■ Your objective:
Every record must be transcribed in its entirety, apart from the images, which are to be omitted.

[Data for this exercise]

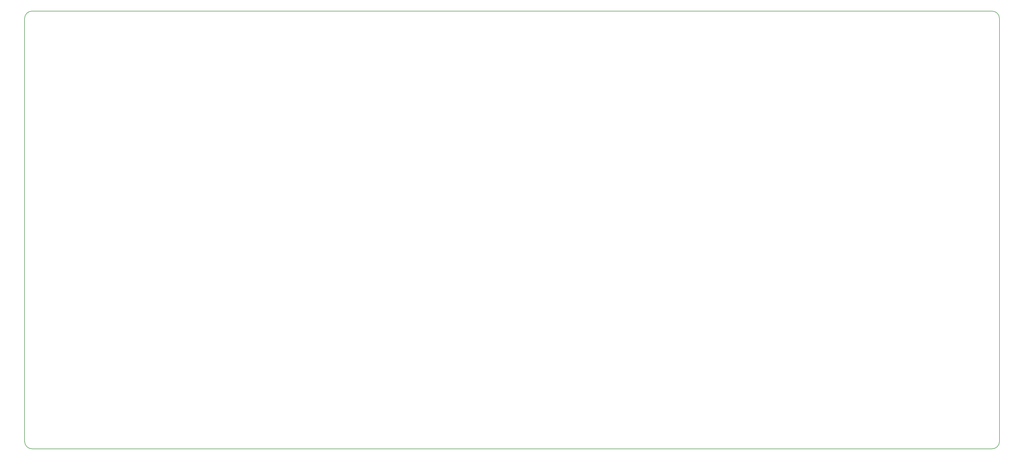
<source format=gbr>
G04 #@! TF.GenerationSoftware,KiCad,Pcbnew,(5.1.0)-1*
G04 #@! TF.CreationDate,2019-10-14T09:58:57-07:00*
G04 #@! TF.ProjectId,Omega-Mainboard,4f6d6567-612d-44d6-9169-6e626f617264,rev?*
G04 #@! TF.SameCoordinates,Original*
G04 #@! TF.FileFunction,Profile,NP*
%FSLAX46Y46*%
G04 Gerber Fmt 4.6, Leading zero omitted, Abs format (unit mm)*
G04 Created by KiCad (PCBNEW (5.1.0)-1) date 2019-10-14 09:58:57*
%MOMM*%
%LPD*%
G04 APERTURE LIST*
%ADD10C,0.150000*%
G04 APERTURE END LIST*
D10*
X15240000Y-12700000D02*
X343535000Y-12700000D01*
X12700000Y-160020000D02*
X12700000Y-15240000D01*
X346075000Y-160020000D02*
X346075000Y-15240000D01*
X346075000Y-15240000D02*
G75*
G03X343535000Y-12700000I-2540000J0D01*
G01*
X343535000Y-162560000D02*
X15240000Y-162560000D01*
X343535000Y-162560000D02*
G75*
G03X346075000Y-160020000I0J2540000D01*
G01*
X15240000Y-12700000D02*
G75*
G03X12700000Y-15240000I0J-2540000D01*
G01*
X12700000Y-160020000D02*
G75*
G03X15240000Y-162560000I2540000J0D01*
G01*
M02*

</source>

[/Data for this exercise]

■ Answer space:
<source format=gbr>
G04 #@! TF.GenerationSoftware,KiCad,Pcbnew,(5.1.0)-1*
G04 #@! TF.CreationDate,2019-10-14T09:58:57-07:00*
G04 #@! TF.ProjectId,Omega-Mainboard,4f6d6567-612d-44d6-9169-6e626f617264,rev?*
G04 #@! TF.SameCoordinates,Original*
G04 #@! TF.FileFunction,Profile,NP*
%FSLAX46Y46*%
G04 Gerber Fmt 4.6, Leading zero omitted, Abs format (unit mm)*
G04 Created by KiCad (PCBNEW (5.1.0)-1) date 2019-10-14 09:58:57*
%MOMM*%
%LPD*%
G04 APERTURE LIST*
%ADD10C,0.150000*%
G04 APERTURE END LIST*
D10*
X15240000Y-12700000D02*
X343535000Y-12700000D01*
X12700000Y-160020000D02*
X12700000Y-15240000D01*
X346075000Y-160020000D02*
X346075000Y-15240000D01*
X346075000Y-15240000D02*
G75*
G03X343535000Y-12700000I-2540000J0D01*
G01*
X343535000Y-162560000D02*
X15240000Y-162560000D01*
X343535000Y-162560000D02*
G75*
G03X346075000Y-160020000I0J2540000D01*
G01*
X15240000Y-12700000D02*
G75*
G03X12700000Y-15240000I0J-2540000D01*
G01*
X12700000Y-160020000D02*
G75*
G03X15240000Y-162560000I2540000J0D01*
G01*
M02*

</source>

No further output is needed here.